Terrorism, and misuse of the word
2005-04-06
2 minutes read

When I grew up, terrorism was hijacking planes, attacking civilians like the 1972 Olympics attack by Black September and stuff like that. The people of Vietnam weren’t terrorists, they were freedom fighters or at least guerilla fighters fighting France, then the US. The mujahedin in Afghanistan likewise, except they were fighting the Soviets.

After 2001-11-09 that changed. The quintuple hijiack was more of a coordinated assault than a “regular” terrorist attack. A bit like high-tech one-shot guerilla warfare in somebody else’s country. Even though it was “too big” to be labeled a terrorist attack, I don’t have a problem with calling it that.
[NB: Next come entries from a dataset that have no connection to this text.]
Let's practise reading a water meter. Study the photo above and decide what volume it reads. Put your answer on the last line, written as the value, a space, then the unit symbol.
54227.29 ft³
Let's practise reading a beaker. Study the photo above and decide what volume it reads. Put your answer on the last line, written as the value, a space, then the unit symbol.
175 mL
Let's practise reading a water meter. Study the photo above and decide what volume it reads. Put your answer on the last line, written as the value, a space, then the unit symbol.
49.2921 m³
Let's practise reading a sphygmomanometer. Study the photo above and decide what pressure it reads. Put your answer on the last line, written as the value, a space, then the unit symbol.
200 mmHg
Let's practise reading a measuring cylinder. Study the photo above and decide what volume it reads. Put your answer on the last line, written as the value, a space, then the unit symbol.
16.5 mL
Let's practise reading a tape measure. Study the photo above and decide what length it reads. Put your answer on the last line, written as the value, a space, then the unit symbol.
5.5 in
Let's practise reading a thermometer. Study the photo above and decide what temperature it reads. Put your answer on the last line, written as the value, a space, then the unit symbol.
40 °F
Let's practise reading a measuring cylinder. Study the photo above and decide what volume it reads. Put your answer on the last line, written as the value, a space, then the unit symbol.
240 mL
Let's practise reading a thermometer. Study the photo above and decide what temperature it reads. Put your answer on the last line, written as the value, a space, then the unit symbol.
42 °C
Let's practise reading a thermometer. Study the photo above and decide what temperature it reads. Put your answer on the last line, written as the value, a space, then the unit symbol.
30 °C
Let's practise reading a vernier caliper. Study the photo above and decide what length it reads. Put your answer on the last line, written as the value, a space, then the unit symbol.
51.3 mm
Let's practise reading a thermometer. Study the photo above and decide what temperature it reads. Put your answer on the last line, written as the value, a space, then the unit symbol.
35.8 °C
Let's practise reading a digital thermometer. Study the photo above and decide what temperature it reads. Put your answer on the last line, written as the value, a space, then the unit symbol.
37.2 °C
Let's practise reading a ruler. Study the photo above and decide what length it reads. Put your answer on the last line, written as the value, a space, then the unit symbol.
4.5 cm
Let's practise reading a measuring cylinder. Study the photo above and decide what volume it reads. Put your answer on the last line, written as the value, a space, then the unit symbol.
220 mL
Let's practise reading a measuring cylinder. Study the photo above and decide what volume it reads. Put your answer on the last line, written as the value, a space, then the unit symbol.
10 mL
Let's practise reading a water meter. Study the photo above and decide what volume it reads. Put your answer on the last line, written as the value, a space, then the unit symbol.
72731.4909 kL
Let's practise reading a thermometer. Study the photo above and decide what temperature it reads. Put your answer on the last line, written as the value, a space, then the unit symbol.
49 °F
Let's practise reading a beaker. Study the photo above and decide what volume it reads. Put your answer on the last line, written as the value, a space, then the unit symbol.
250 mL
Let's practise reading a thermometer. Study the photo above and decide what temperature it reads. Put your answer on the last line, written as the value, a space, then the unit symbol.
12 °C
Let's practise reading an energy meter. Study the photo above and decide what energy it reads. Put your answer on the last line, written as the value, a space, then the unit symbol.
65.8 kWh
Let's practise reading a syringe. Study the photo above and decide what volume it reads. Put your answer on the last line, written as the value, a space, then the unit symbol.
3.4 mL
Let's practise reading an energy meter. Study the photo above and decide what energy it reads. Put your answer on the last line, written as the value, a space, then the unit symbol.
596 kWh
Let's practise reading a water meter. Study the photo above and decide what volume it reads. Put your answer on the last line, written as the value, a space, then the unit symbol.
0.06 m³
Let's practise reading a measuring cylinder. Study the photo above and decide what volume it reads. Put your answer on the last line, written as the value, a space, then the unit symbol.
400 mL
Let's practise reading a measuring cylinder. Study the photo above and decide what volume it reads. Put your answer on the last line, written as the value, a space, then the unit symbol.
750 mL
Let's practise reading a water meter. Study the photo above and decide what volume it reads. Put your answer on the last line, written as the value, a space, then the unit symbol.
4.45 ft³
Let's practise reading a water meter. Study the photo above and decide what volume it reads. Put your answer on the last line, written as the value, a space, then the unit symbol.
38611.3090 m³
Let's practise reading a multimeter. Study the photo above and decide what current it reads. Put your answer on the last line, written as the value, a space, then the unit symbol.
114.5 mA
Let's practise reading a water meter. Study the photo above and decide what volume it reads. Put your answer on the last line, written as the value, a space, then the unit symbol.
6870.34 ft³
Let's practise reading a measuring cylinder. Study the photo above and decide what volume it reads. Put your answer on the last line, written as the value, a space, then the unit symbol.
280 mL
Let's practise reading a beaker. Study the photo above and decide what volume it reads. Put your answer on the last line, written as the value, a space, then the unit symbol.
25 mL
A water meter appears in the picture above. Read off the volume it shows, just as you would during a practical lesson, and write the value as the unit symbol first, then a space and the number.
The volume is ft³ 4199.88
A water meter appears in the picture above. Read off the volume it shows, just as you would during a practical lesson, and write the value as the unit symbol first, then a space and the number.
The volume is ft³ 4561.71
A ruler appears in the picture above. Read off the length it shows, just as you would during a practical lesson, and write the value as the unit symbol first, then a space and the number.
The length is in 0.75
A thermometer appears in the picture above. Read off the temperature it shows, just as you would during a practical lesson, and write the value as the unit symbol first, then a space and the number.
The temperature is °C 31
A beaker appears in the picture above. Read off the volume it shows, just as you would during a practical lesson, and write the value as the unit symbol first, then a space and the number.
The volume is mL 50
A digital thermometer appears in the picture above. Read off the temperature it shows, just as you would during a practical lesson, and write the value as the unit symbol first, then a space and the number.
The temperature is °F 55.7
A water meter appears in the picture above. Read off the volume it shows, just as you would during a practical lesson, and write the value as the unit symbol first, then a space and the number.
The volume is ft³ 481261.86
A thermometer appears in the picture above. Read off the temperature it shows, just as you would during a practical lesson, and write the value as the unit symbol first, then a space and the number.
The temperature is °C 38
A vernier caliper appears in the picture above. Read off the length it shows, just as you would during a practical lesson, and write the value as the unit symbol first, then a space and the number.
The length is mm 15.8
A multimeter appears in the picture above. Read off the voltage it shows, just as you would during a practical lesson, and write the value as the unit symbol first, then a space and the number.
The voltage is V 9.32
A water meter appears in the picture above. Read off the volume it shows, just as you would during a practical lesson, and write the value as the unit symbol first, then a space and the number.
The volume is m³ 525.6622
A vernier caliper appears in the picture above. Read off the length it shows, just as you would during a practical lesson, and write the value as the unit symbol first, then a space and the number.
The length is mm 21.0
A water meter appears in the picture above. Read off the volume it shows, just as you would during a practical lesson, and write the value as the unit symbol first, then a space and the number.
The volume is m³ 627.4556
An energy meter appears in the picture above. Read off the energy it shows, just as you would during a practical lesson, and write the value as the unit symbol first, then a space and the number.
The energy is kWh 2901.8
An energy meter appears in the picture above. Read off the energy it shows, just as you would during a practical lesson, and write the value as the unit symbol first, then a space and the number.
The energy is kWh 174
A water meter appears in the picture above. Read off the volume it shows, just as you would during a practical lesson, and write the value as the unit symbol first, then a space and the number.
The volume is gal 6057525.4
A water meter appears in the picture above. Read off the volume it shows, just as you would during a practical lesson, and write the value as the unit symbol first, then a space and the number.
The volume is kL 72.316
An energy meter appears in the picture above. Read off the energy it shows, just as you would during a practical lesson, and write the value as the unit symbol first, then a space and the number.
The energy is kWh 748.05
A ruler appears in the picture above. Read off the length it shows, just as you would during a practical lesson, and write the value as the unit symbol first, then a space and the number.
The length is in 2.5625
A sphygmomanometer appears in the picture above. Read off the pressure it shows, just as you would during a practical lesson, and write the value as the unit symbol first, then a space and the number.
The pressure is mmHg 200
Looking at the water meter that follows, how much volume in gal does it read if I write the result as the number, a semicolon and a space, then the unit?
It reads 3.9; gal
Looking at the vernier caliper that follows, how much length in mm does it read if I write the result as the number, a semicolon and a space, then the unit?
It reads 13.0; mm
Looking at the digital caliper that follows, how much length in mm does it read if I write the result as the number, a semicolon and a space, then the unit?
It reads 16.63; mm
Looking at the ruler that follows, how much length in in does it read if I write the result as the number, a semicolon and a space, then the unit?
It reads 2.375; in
In the aftermath however, more or less any disruptive activity is labelled terrorism.

Sharing movies and music with peer-to-peer technologies is now terrorism, demonstrating for or against something is terrorism. Open source is terrorism. The people in Iraq who are trying to eject the US armed forces from the country are all labeled terrorists, even though it’s the US forces who invaded the country an instantiated a government fairly undemocratically. I’m not agreeing with them attacking the US forces in any way, but they are not terrorists. They might be insurgent or rebels, though.

This makes me sad, not only because people go about being scared about terrorism all the time, being blown to pieces, but also because it makes the word unusable for what it is meant to describe.

So, please don’t use the word terrorism unless you actually mean terrorism.